Trying to create a table that already exists will throw a SQLException. Some authors have suggested that in the above scenario, you simply catch and ignore this exception on subsequent calls after the initial call. This is a bad idea unless you search the exception for a specific code because you will be unable to handle any problems with db creation on the initial run of the app.

A clearer way to handle this is to use java.sql.DatabaseMetaData interface. This is implemented by most (all?) db providers and allows you to check existence in about 3 lines of code. Here's an example:

Connection dbConnection
= DriverManager.getConnection("jdbc:derby:MyDb;create=true");
DatabaseMetaData dbmd = dbConnection.getMetaData();
ResultSet rs = dbmd.getTables(null, "MYSCHEMA", "MYTABLE", null);
if(!rs.next())
{
createMyTable();
}


You can find a discussion with the alternate detection method here on nabble: http://old.nabble.com/%22create-table-if-not-exists%22---td22558480.html

Wednesday, January 6, 2010

Subversion and netbeans on 64 bit Windows 7

I've been doing some home programming lately and needed some way to version my software. I'd already installed netbeans 6.8 for it's easy swing ui builder and it doesn't seem any worse than eclipse. Netbeans has built in support for CVS, SVN (Subversion) and Mercurial source control. SVN seemd like the obvious choice, especially when some commentators called out good SVN integration as a primary reason to use netbeans: http://rob.purplerockscissors.com/2009/08/14/eclipse-vs-netbeans-round-2/

Collabnet is the official home of SVN and I could download both a server and client from there. I wanted to run both server and client on the same system. http://subversion.open.collab.net/ Collabnet seems to offer a 1.6.6 version server, but only a 1.5.5 version of windows client. This turned into an issue later.
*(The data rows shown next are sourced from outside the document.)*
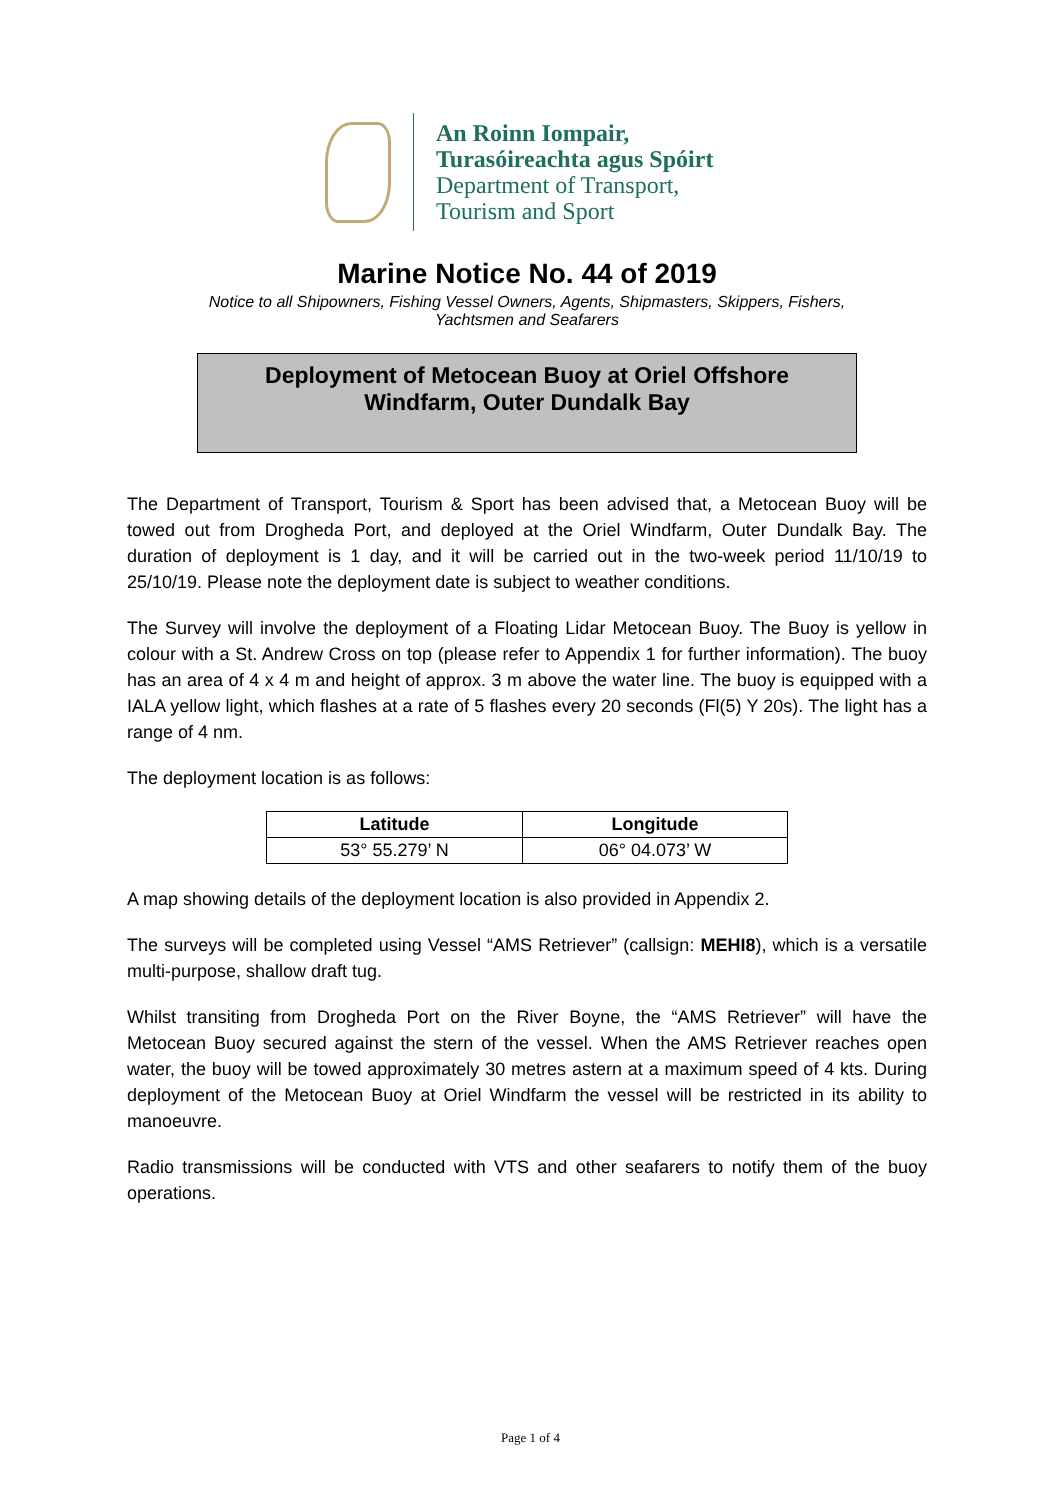An Roinn Iompair,
Turasóireachta agus Spóirt
Department of Transport,
Tourism and Sport
Marine Notice No. 44 of 2019
Notice to all Shipowners, Fishing Vessel Owners, Agents, Shipmasters, Skippers, Fishers,
Yachtsmen and Seafarers
Deployment of Metocean Buoy at Oriel Offshore
Windfarm, Outer Dundalk Bay
The Department of Transport, Tourism & Sport has been advised that, a Metocean Buoy will be towed out from Drogheda Port, and deployed at the Oriel Windfarm, Outer Dundalk Bay. The duration of deployment is 1 day, and it will be carried out in the two-week period 11/10/19 to 25/10/19. Please note the deployment date is subject to weather conditions.
The Survey will involve the deployment of a Floating Lidar Metocean Buoy. The Buoy is yellow in colour with a St. Andrew Cross on top (please refer to Appendix 1 for further information). The buoy has an area of 4 x 4 m and height of approx. 3 m above the water line. The buoy is equipped with a IALA yellow light, which flashes at a rate of 5 flashes every 20 seconds (Fl(5) Y 20s). The light has a range of 4 nm.
The deployment location is as follows:
| Latitude | Longitude |
| --- | --- |
| 53° 55.279’ N | 06° 04.073’ W |
A map showing details of the deployment location is also provided in Appendix 2.
The surveys will be completed using Vessel “AMS Retriever” (callsign: MEHI8), which is a versatile multi-purpose, shallow draft tug.
Whilst transiting from Drogheda Port on the River Boyne, the “AMS Retriever” will have the Metocean Buoy secured against the stern of the vessel. When the AMS Retriever reaches open water, the buoy will be towed approximately 30 metres astern at a maximum speed of 4 kts. During deployment of the Metocean Buoy at Oriel Windfarm the vessel will be restricted in its ability to manoeuvre.
Radio transmissions will be conducted with VTS and other seafarers to notify them of the buoy operations.
Page 1 of 4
Installing the server was easy. Since I wasn't currently running a web server on the system, I installed the bundled apache along with the server. I'm thinking of removing that later for security purposes.

Then I created a repository:

svnadmin create \Users\bruce\baserepository

The netbeans source import option shows up when right clicking a project. Choose the Versioning->Subversion option. The first time you import, the system pops up a request to set up your integration. The two options it gives are using an auto downloaded svn client or your own svn command line version. The autodownload option specifically calls out 64 bit client as unsupported... thus the download of the client from collabnet.
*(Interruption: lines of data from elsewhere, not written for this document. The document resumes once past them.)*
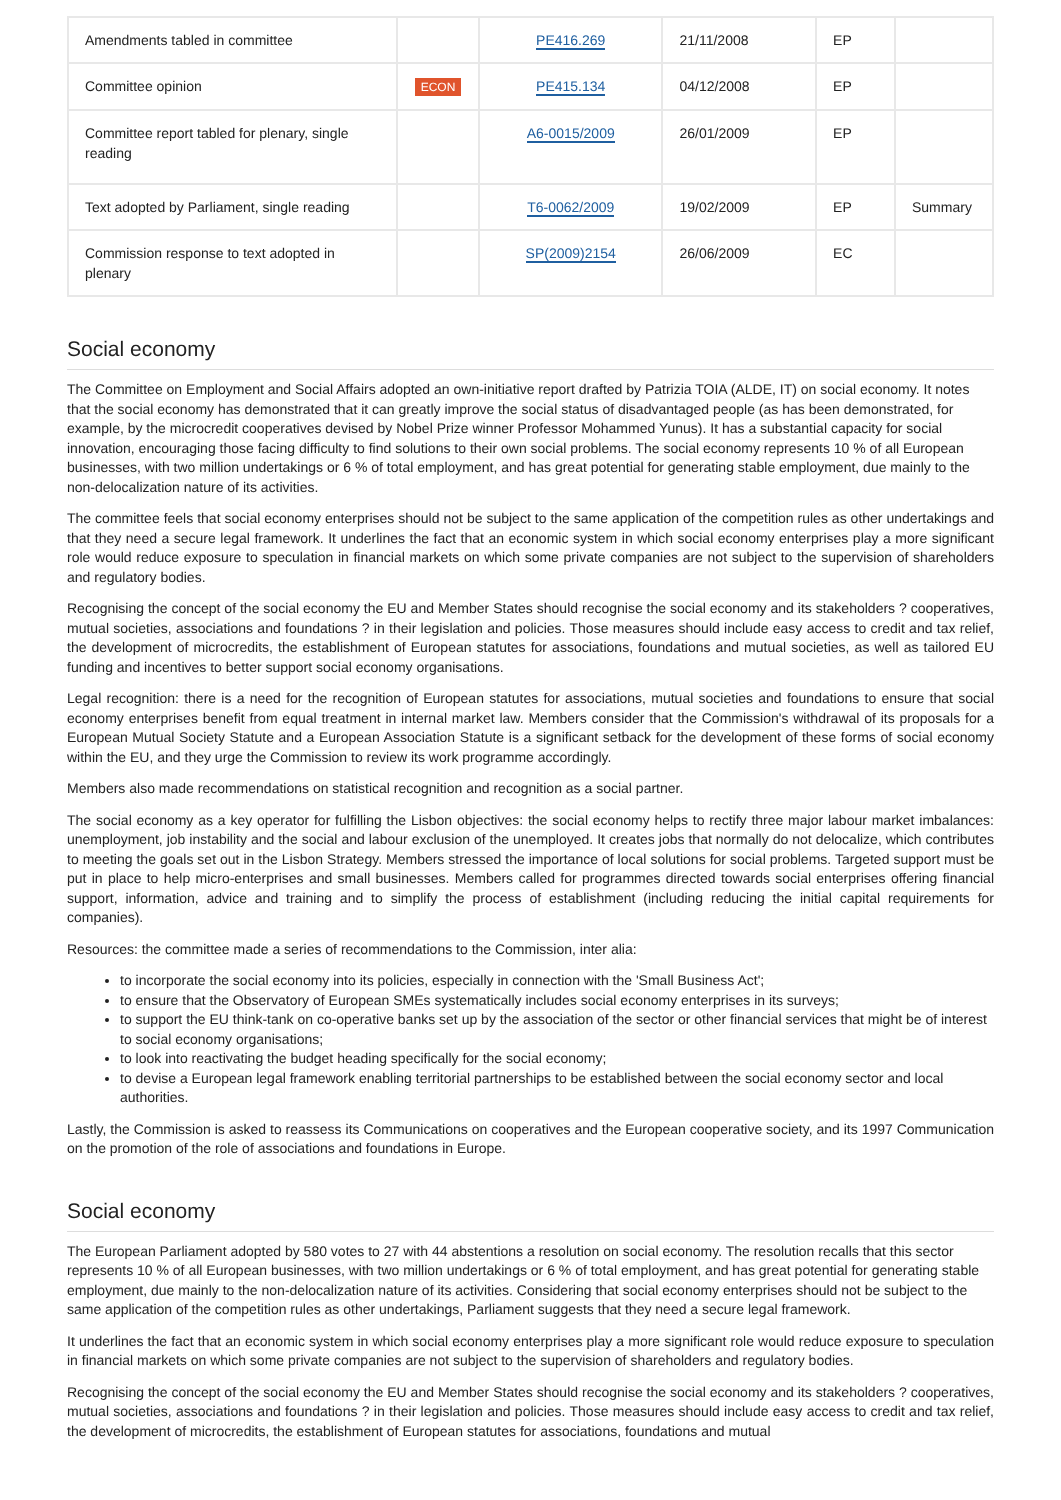| Amendments tabled in committee | | PE416.269 | 21/11/2008 | EP | |
| Committee opinion | ECON | PE415.134 | 04/12/2008 | EP | |
| Committee report tabled for plenary, single reading | | A6-0015/2009 | 26/01/2009 | EP | |
| Text adopted by Parliament, single reading | | T6-0062/2009 | 19/02/2009 | EP | Summary |
| Commission response to text adopted in plenary | | SP(2009)2154 | 26/06/2009 | EC | |
Social economy
The Committee on Employment and Social Affairs adopted an own-initiative report drafted by Patrizia TOIA (ALDE, IT) on social economy. It notes that the social economy has demonstrated that it can greatly improve the social status of disadvantaged people (as has been demonstrated, for example, by the microcredit cooperatives devised by Nobel Prize winner Professor Mohammed Yunus). It has a substantial capacity for social innovation, encouraging those facing difficulty to find solutions to their own social problems. The social economy represents 10 % of all European businesses, with two million undertakings or 6 % of total employment, and has great potential for generating stable employment, due mainly to the non-delocalization nature of its activities.
The committee feels that social economy enterprises should not be subject to the same application of the competition rules as other undertakings and that they need a secure legal framework. It underlines the fact that an economic system in which social economy enterprises play a more significant role would reduce exposure to speculation in financial markets on which some private companies are not subject to the supervision of shareholders and regulatory bodies.
Recognising the concept of the social economy the EU and Member States should recognise the social economy and its stakeholders ? cooperatives, mutual societies, associations and foundations ? in their legislation and policies. Those measures should include easy access to credit and tax relief, the development of microcredits, the establishment of European statutes for associations, foundations and mutual societies, as well as tailored EU funding and incentives to better support social economy organisations.
Legal recognition: there is a need for the recognition of European statutes for associations, mutual societies and foundations to ensure that social economy enterprises benefit from equal treatment in internal market law. Members consider that the Commission's withdrawal of its proposals for a European Mutual Society Statute and a European Association Statute is a significant setback for the development of these forms of social economy within the EU, and they urge the Commission to review its work programme accordingly.
Members also made recommendations on statistical recognition and recognition as a social partner.
The social economy as a key operator for fulfilling the Lisbon objectives: the social economy helps to rectify three major labour market imbalances: unemployment, job instability and the social and labour exclusion of the unemployed. It creates jobs that normally do not delocalize, which contributes to meeting the goals set out in the Lisbon Strategy. Members stressed the importance of local solutions for social problems. Targeted support must be put in place to help micro-enterprises and small businesses. Members called for programmes directed towards social enterprises offering financial support, information, advice and training and to simplify the process of establishment (including reducing the initial capital requirements for companies).
Resources: the committee made a series of recommendations to the Commission, inter alia:
to incorporate the social economy into its policies, especially in connection with the 'Small Business Act';
to ensure that the Observatory of European SMEs systematically includes social economy enterprises in its surveys;
to support the EU think-tank on co-operative banks set up by the association of the sector or other financial services that might be of interest to social economy organisations;
to look into reactivating the budget heading specifically for the social economy;
to devise a European legal framework enabling territorial partnerships to be established between the social economy sector and local authorities.
Lastly, the Commission is asked to reassess its Communications on cooperatives and the European cooperative society, and its 1997 Communication on the promotion of the role of associations and foundations in Europe.
Social economy
The European Parliament adopted by 580 votes to 27 with 44 abstentions a resolution on social economy. The resolution recalls that this sector represents 10 % of all European businesses, with two million undertakings or 6 % of total employment, and has great potential for generating stable employment, due mainly to the non-delocalization nature of its activities. Considering that social economy enterprises should not be subject to the same application of the competition rules as other undertakings, Parliament suggests that they need a secure legal framework.
It underlines the fact that an economic system in which social economy enterprises play a more significant role would reduce exposure to speculation in financial markets on which some private companies are not subject to the supervision of shareholders and regulatory bodies.
Recognising the concept of the social economy the EU and Member States should recognise the social economy and its stakeholders ? cooperatives, mutual societies, associations and foundations ? in their legislation and policies. Those measures should include easy access to credit and tax relief, the development of microcredits, the establishment of European statutes for associations, foundations and mutual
I installed the collabnet 1.5.5 client on my system. The collabnet site gives some intstructions :
http://www.open.collab.net/downloads/netbeans/index.html. Unfortunately, when I restarted netbeans and tried to import files into the repository I made, it kept giving the same error:

svn: Expected FS format between '1' and '3'; found format '4'

Discussion groups revealed that this was due to the 1.5.5 and the 1.6.6 server using conflicting formats. Two options where to use a compatibility flag when creating a repository with SVNadmin or download a new windows build from sliksvn: http://www.sliksvn.com/en/download which distributes the latest builds of the client for 64 bit windows. Did the latter, installed it, restarted netbeans and voila; working import.

The other blogger was right: very slick integration between netbeans and svn.

Back to coding now, but thought that hint might help some people.